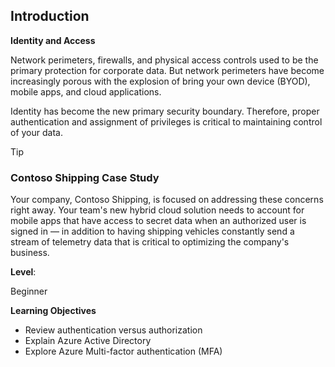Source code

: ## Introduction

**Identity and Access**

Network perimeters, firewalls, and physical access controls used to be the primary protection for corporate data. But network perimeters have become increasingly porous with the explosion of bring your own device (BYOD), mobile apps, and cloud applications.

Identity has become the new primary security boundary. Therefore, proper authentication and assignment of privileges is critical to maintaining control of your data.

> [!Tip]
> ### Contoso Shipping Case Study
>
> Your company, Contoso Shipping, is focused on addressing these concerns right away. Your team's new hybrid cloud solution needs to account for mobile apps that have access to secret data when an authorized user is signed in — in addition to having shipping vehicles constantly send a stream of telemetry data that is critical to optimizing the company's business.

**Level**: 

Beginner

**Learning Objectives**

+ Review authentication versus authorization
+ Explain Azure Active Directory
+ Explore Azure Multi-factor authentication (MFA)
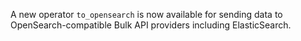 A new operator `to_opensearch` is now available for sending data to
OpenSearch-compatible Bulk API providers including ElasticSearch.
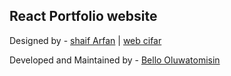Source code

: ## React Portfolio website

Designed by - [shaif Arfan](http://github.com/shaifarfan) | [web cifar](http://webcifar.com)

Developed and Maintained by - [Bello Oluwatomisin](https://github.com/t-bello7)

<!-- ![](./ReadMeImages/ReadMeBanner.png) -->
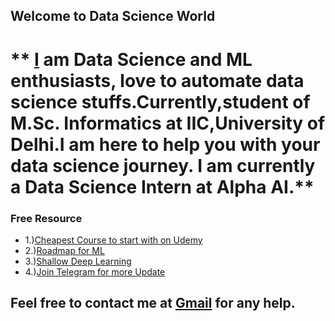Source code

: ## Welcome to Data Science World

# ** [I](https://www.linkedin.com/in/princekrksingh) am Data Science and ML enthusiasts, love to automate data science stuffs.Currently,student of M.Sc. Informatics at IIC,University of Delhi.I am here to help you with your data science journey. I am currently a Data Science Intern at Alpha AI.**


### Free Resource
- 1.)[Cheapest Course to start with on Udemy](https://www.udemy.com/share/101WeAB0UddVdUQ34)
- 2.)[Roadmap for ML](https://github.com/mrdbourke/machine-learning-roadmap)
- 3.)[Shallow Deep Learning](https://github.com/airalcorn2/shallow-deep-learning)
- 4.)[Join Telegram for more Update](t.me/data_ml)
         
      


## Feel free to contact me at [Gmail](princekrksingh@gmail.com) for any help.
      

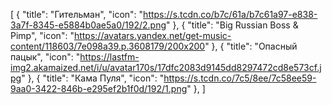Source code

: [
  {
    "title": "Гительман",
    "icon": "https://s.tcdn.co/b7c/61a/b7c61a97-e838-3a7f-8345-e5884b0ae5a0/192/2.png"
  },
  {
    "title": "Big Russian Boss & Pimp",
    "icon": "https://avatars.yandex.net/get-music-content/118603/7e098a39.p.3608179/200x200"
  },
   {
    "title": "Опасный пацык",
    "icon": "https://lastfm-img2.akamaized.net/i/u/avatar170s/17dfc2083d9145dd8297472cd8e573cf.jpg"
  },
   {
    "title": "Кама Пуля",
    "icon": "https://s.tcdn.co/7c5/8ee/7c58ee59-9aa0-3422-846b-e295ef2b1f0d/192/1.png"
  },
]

------------------------------------

= WHAT YOU NEED TO DO =
Work from the entries above. Set down exactly and only the lines from the line with "Azure Active Directory" to the line with "### Free Resource", both included, and leave the pictures out.

= SOLUTION TO THIS EXERCISE =
+ Explain Azure Active Directory
+ Explore Azure Multi-factor authentication (MFA)
 A new operator `to_opensearch` is now available for sending data to
OpenSearch-compatible Bulk API providers including ElasticSearch.
Source code

: ## React Portfolio website

Designed by - [shaif Arfan](http://github.com/shaifarfan) | [web cifar](http://webcifar.com)

Developed and Maintained by - [Bello Oluwatomisin](https://github.com/t-bello7)

<!-- ![](./ReadMeImages/ReadMeBanner.png) -->
Source code

: ## Welcome to Data Science World

# ** [I](https://www.linkedin.com/in/princekrksingh) am Data Science and ML enthusiasts, love to automate data science stuffs.Currently,student of M.Sc. Informatics at IIC,University of Delhi.I am here to help you with your data science journey. I am currently a Data Science Intern at Alpha AI.**


### Free Resource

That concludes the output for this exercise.